A heavy load set over Traw. Nothing had ever beat him so hard than to realize that impending fact. He swallowed hard and released a deep breath. “He's...he's become this,” Traw answered, motioning down his torso. “My job's to kill. We're Death Squad. You're in it, too. You just gotta deal with it. It's what we all signed on for. I guess there's a struggle between man and machine in all of us. I just got comfortable with the gears.”

“I did not sign onto this team to be ordered into watching children explode and into slaughtering people in a hotel suite and into seeing a dead man in the back room of a ship who killed himself, and into...all this. My mind is still pure. This all disgusts me. But you...you have no issue with it now. You are like Moore.”
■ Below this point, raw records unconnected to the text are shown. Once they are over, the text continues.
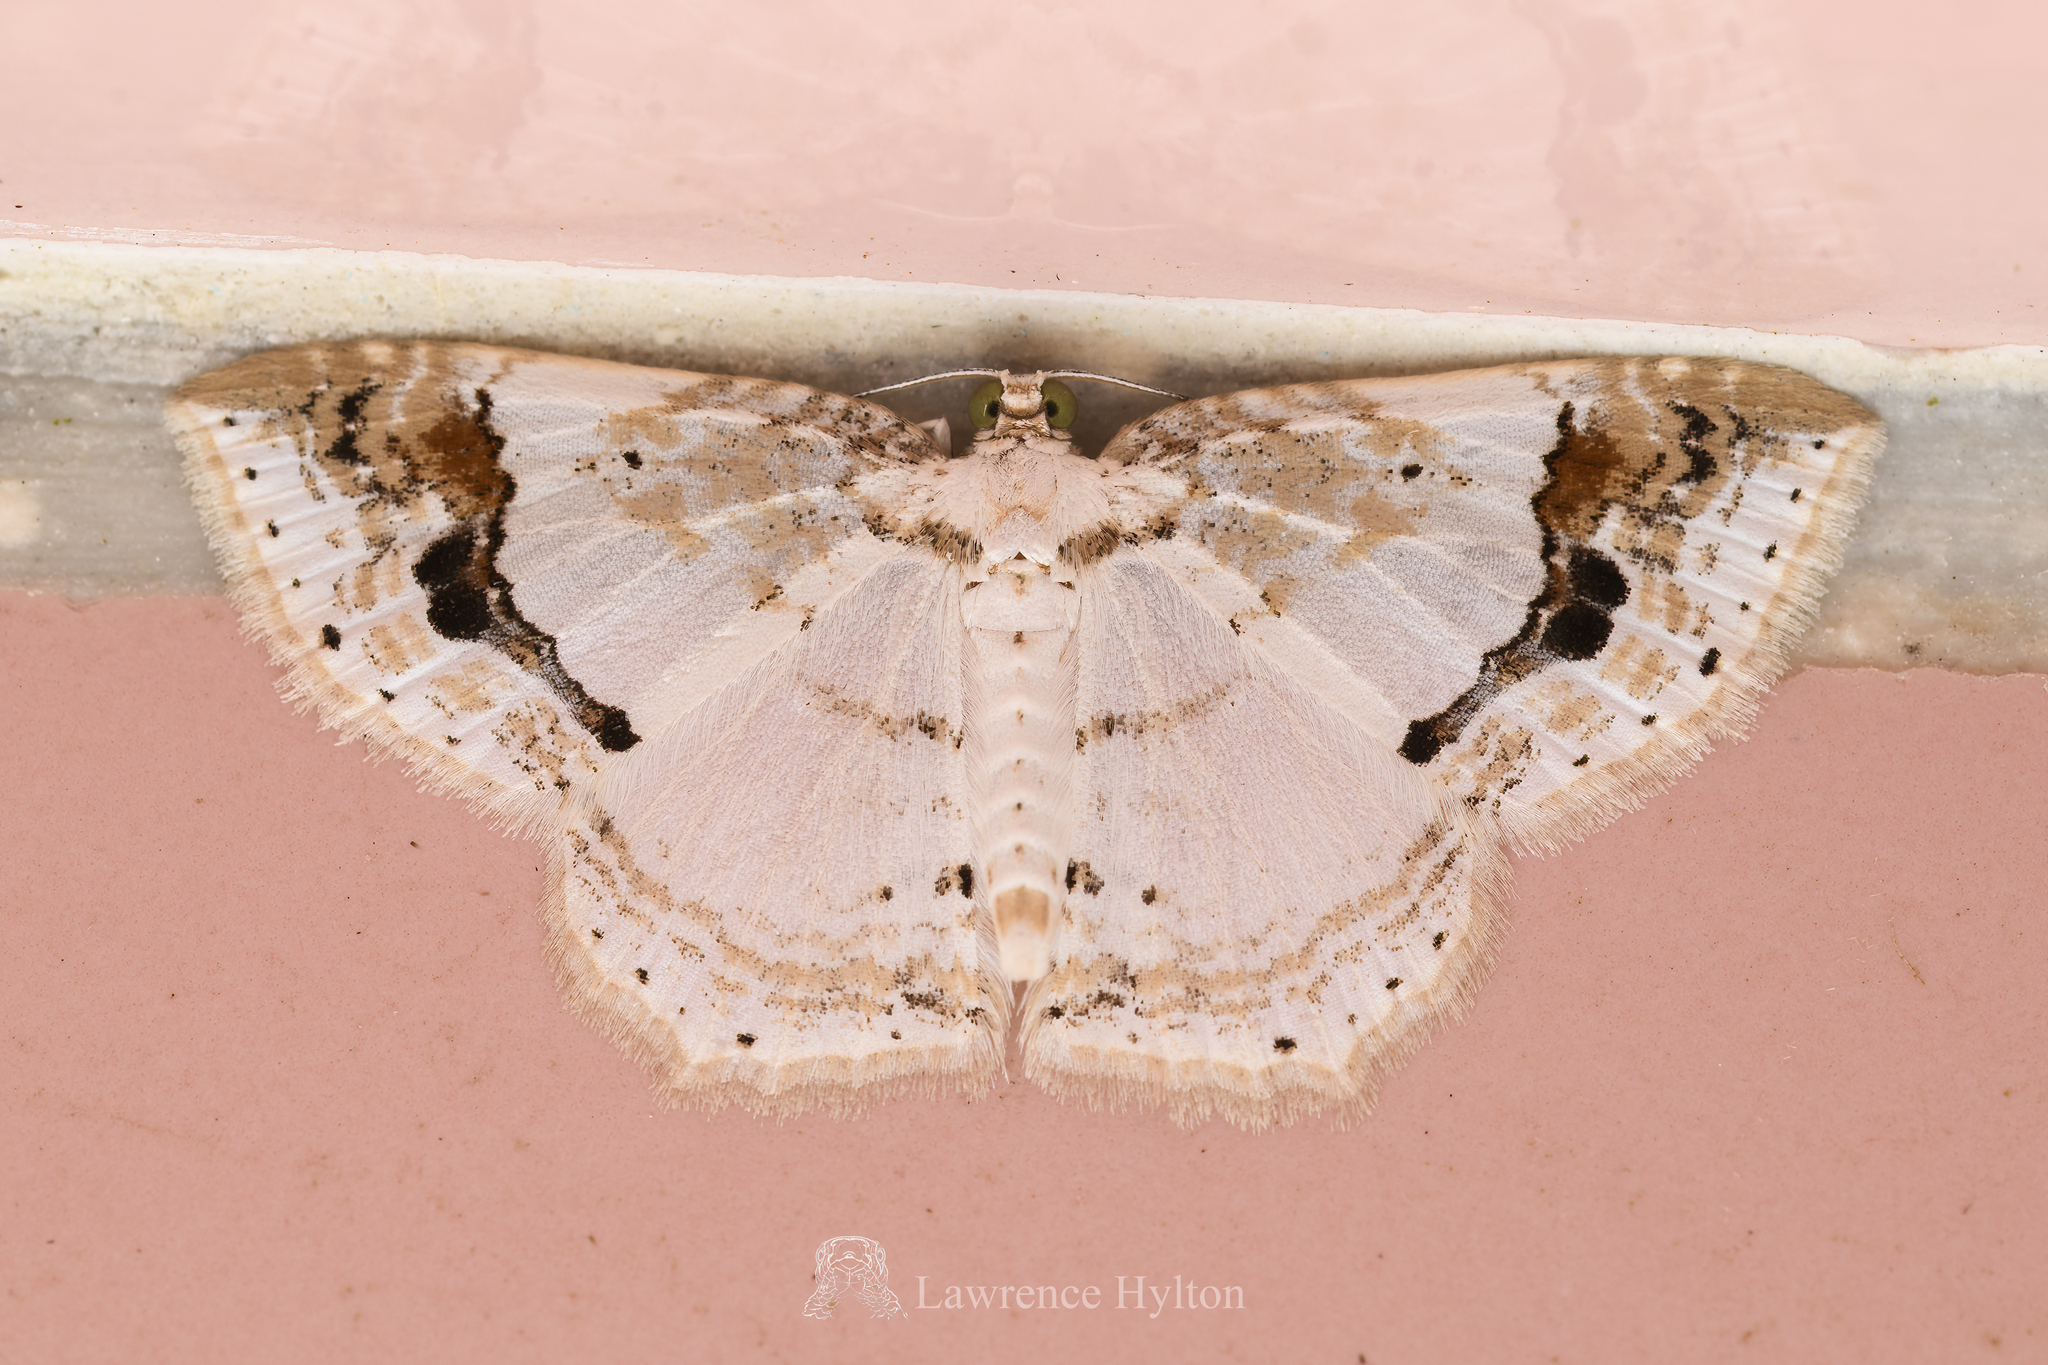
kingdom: Animalia
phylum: Arthropoda
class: Insecta
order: Lepidoptera
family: Geometridae
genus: Asthena
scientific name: Asthena undulata
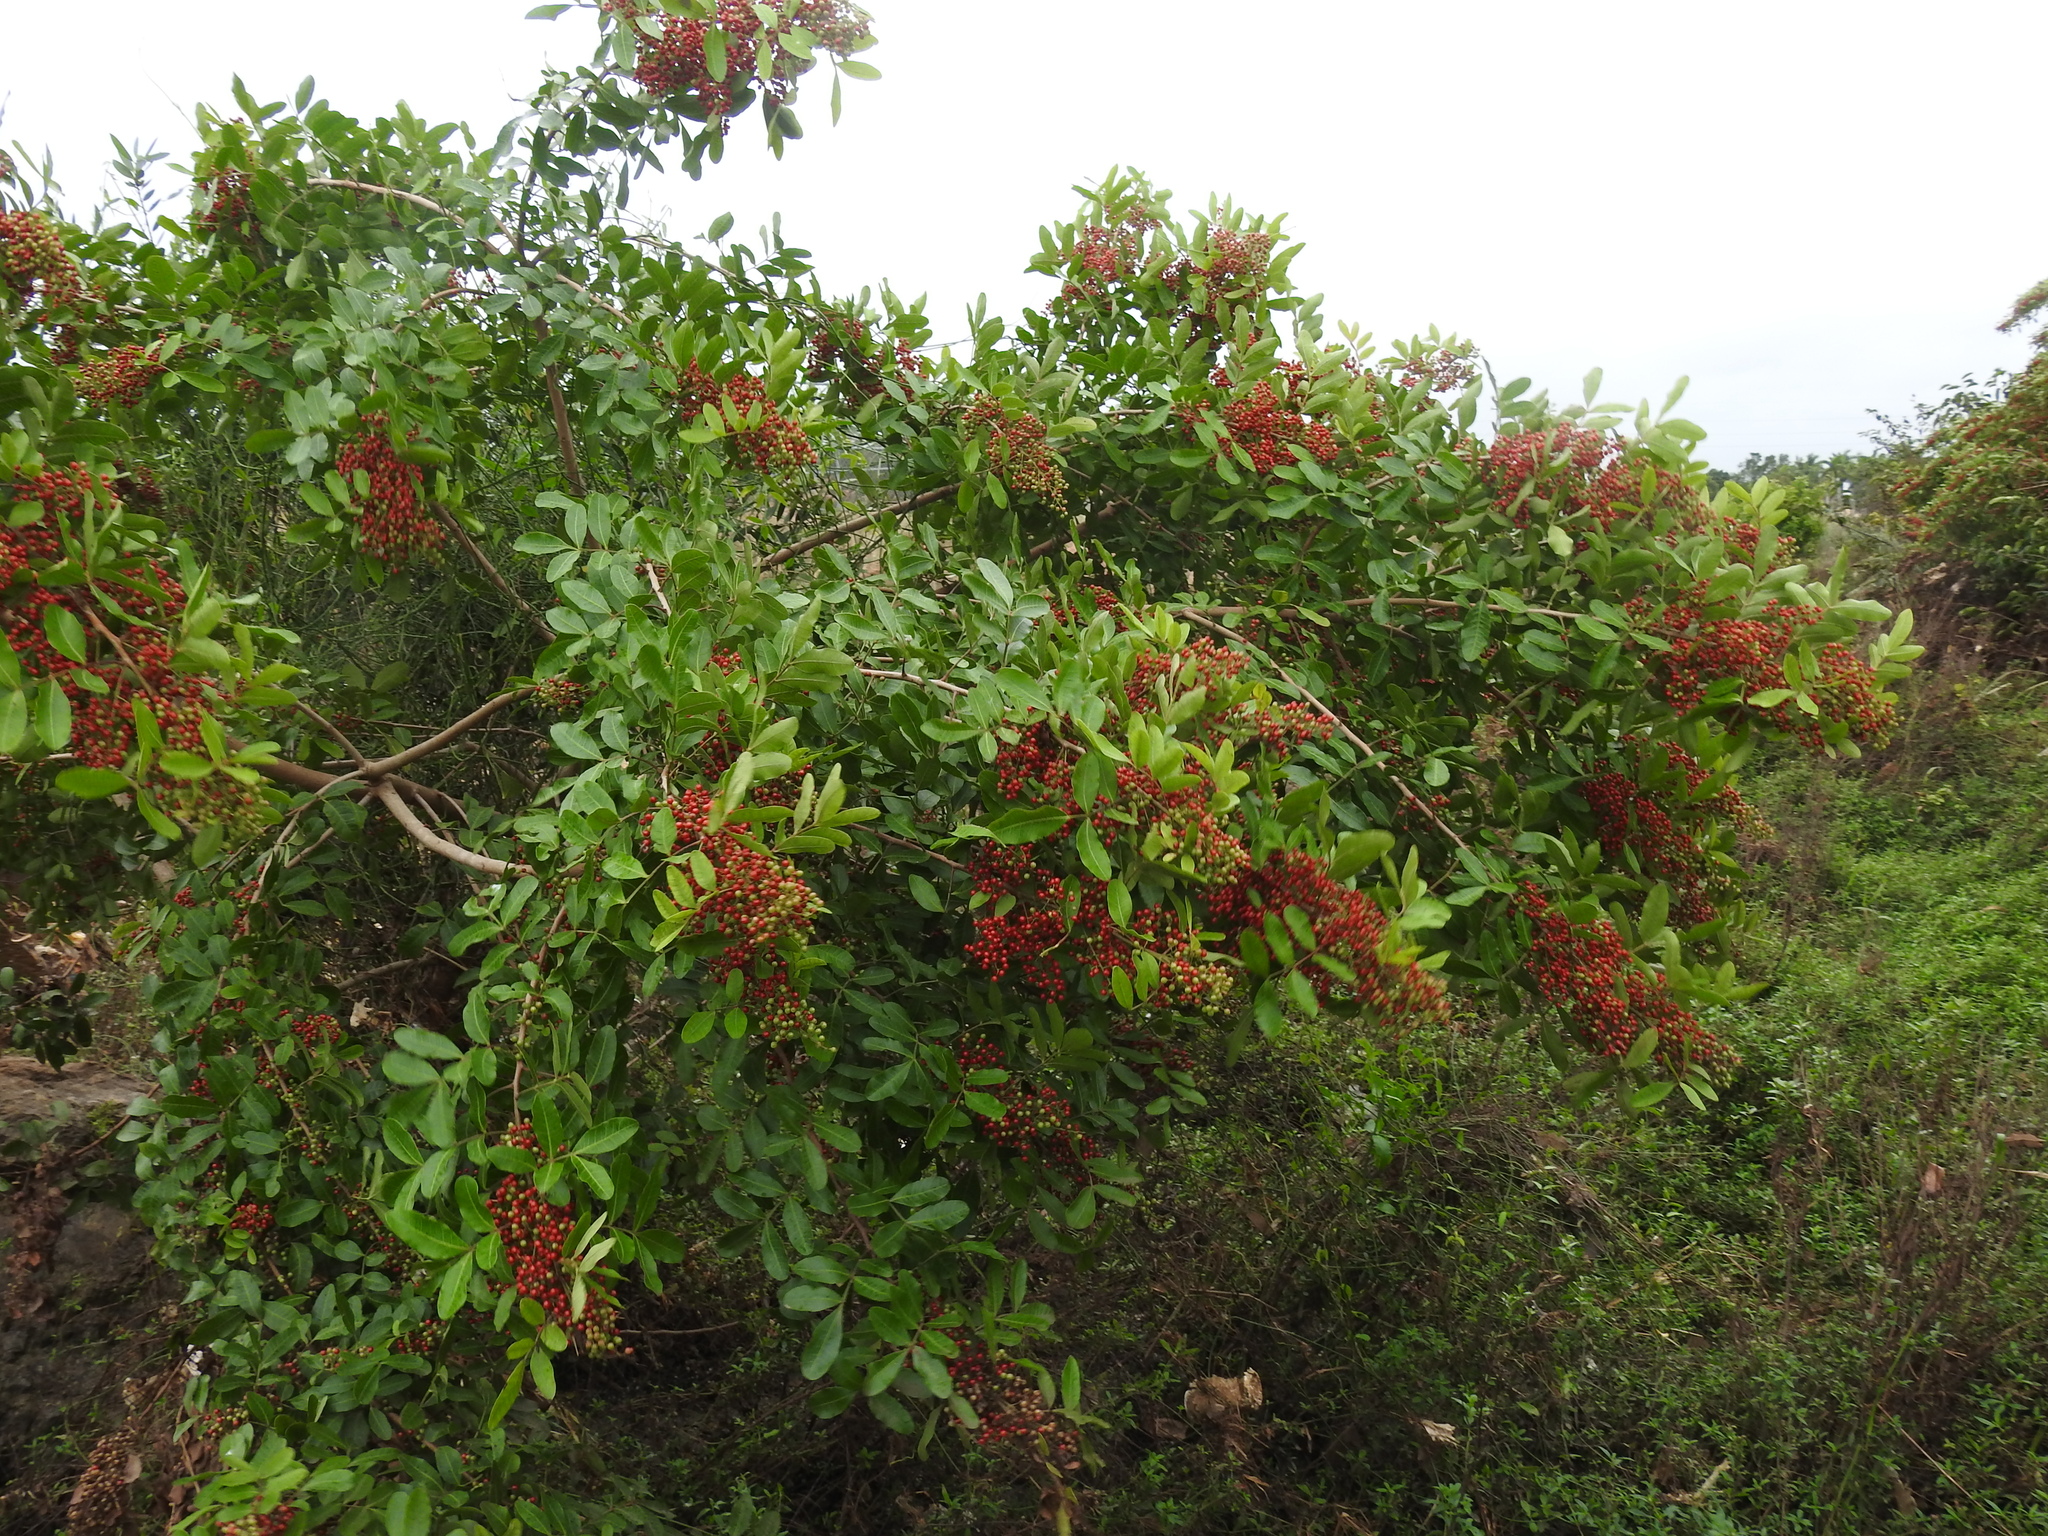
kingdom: Plantae
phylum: Tracheophyta
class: Magnoliopsida
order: Sapindales
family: Anacardiaceae
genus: Schinus
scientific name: Schinus terebinthifolia
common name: Brazilian peppertree
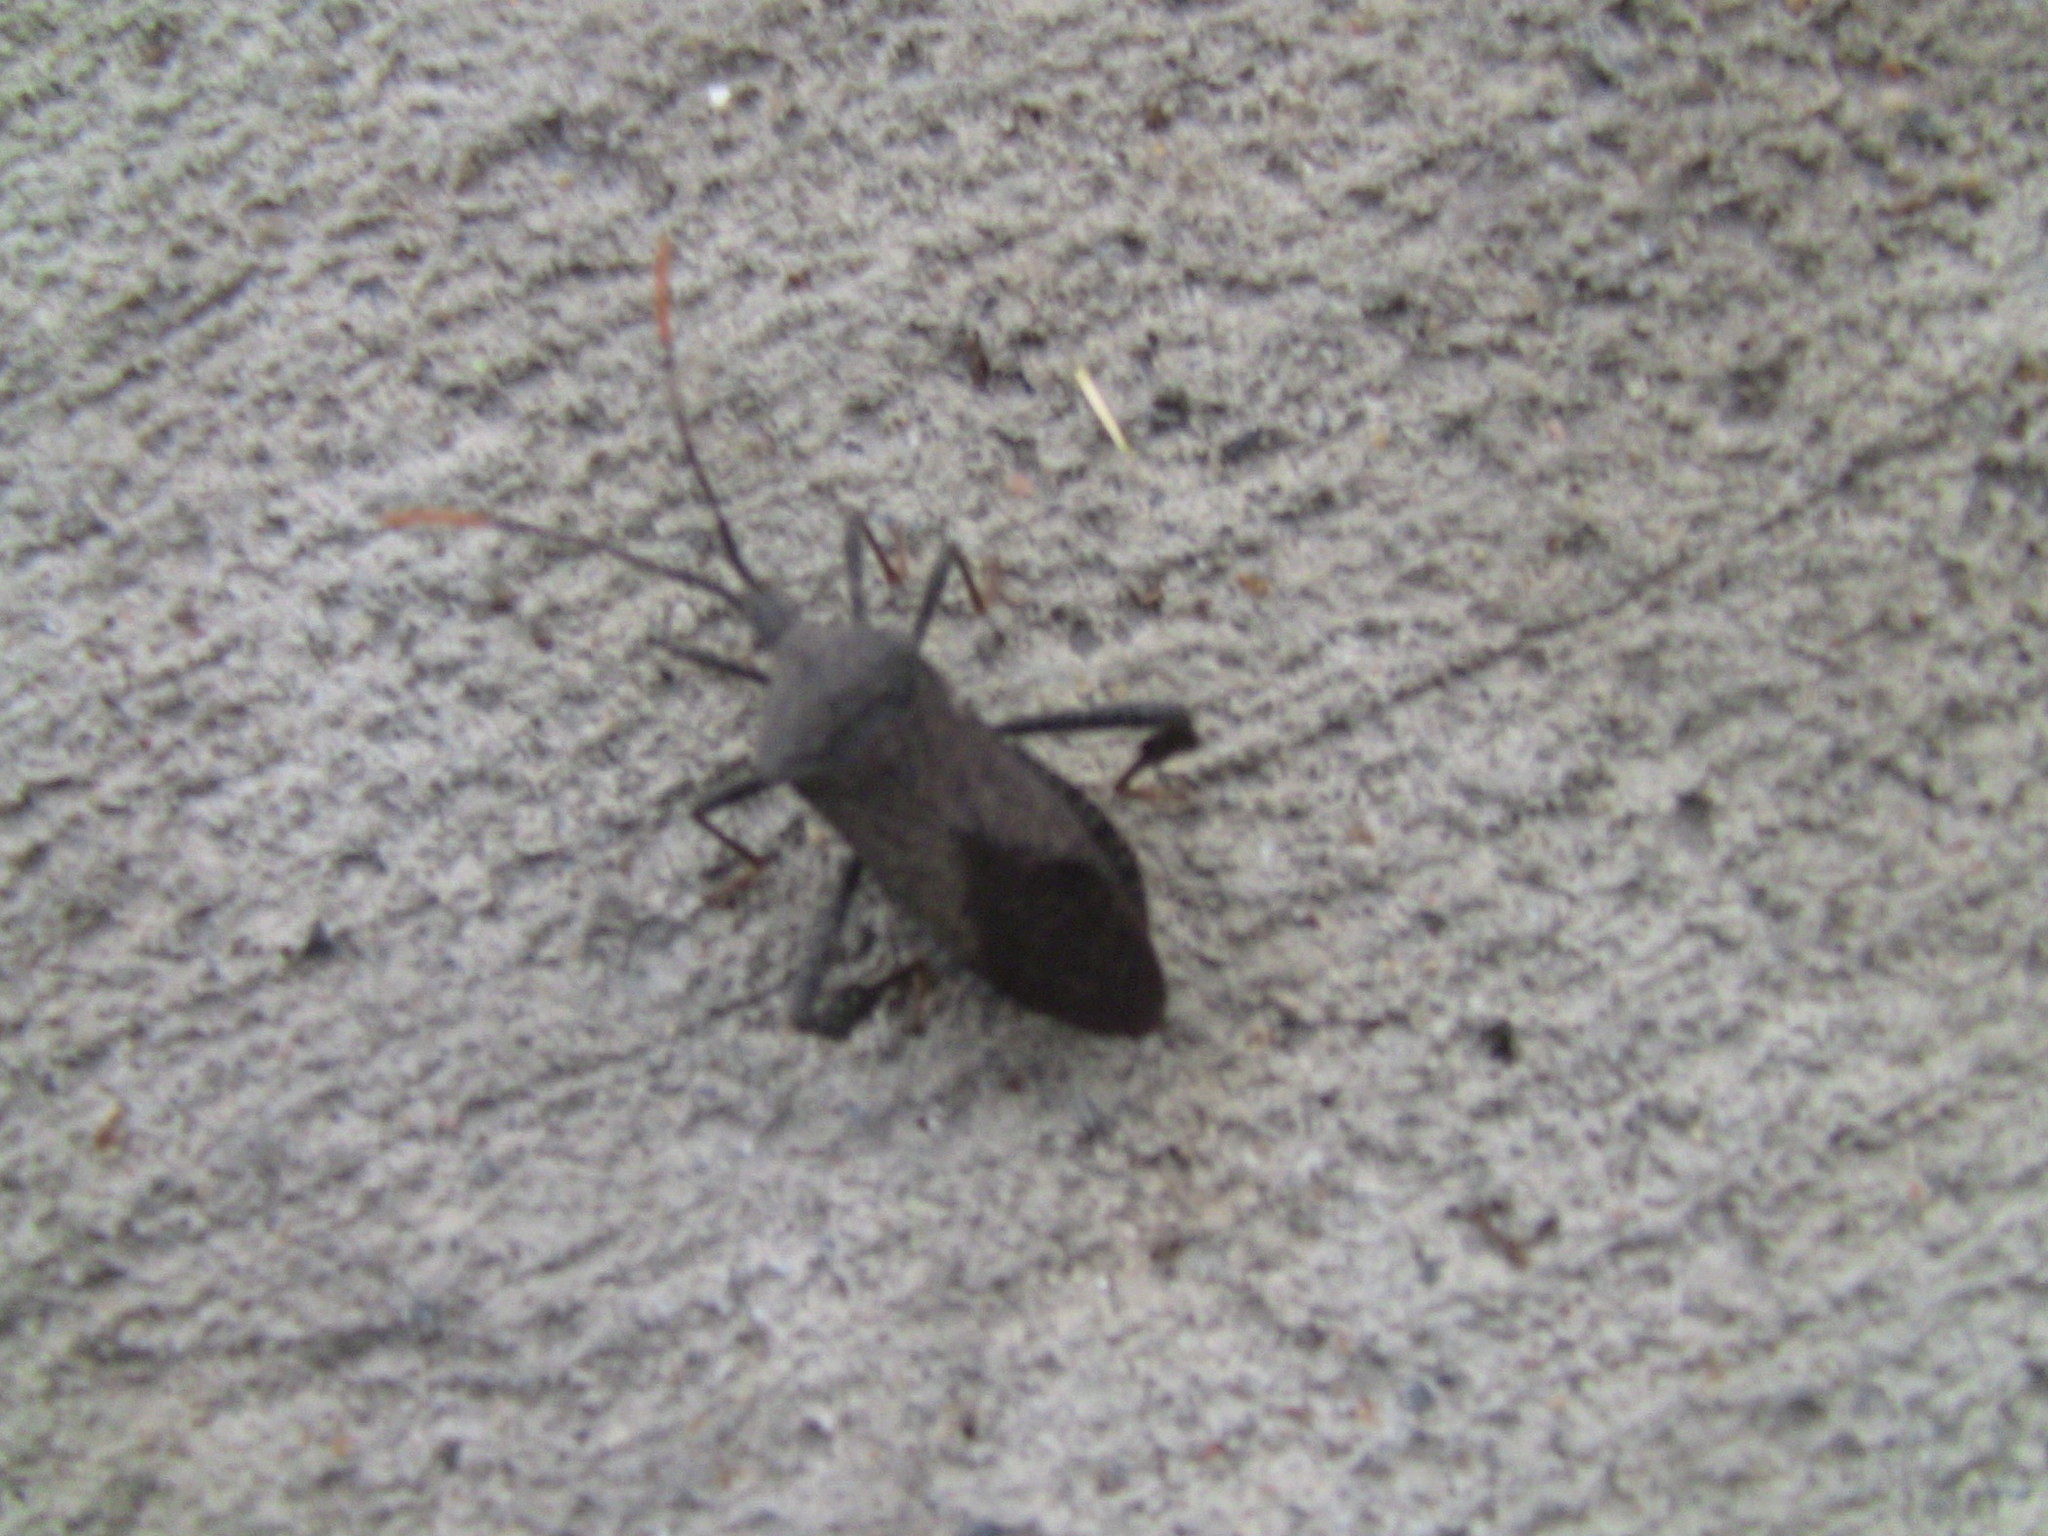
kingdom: Animalia
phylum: Arthropoda
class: Insecta
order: Hemiptera
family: Coreidae
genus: Acanthocephala
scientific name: Acanthocephala terminalis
“I am not Moore!” Traw snarled, turning about to face Aveer with intense eyes and a sneer. “I'm doin' this for my family, that bastard's doin' it for his own pleasure! We are not the same man, Aveer, don't you get that mixed up. Don't ever get that mixed up.”

Oblivious to the argument, Clayton chimed in, "I have something! I've feedback, come quickly!" Aveer and Traw glanced at one another, then both hurried toward Clayton and leaned in, their faces illuminated by the soft yellow glow of the device's screen.

"Death Squad, received contact. Please report orders," Clayton replied urgently into the makeshift microphone, holding the headphones up at full volume so his comrades could hear.

"Loud and clear, Death Squad," Derringer's voice replied confidently. His voice reminded Traw of when he had accidentally picked a fight with one of the other boys when he was 10 years old, and his own father had come to the rescue. "I received an emergency transmission from Captain Vault as well, and I understand the situation is dire, and we may not have much time to talk. Explain what's happening as concisely as possible."

The three men looked at one another, unsure of what to say. Suddenly, Moore shoved between them, grabbed the microphone, and reported bluntly, "Venko wants us dead, Indefatigable's been compromised from within, Vault told us to tell you that it's time to overthrow Venko. Savvy?" Aveer, Clayton and Traw all looked at Moore in surprise. "Just sayin' what we were all gonna say anyways," he shrugged, giving the microphone back to Clayton. At this point, Sanchez was stretching and ruffling his slightly unkempt short hair.

Everyone awaited a reply from Derringer. "Meet me at the capitol in three days. Bring full armor and weapons. Let's kill a king."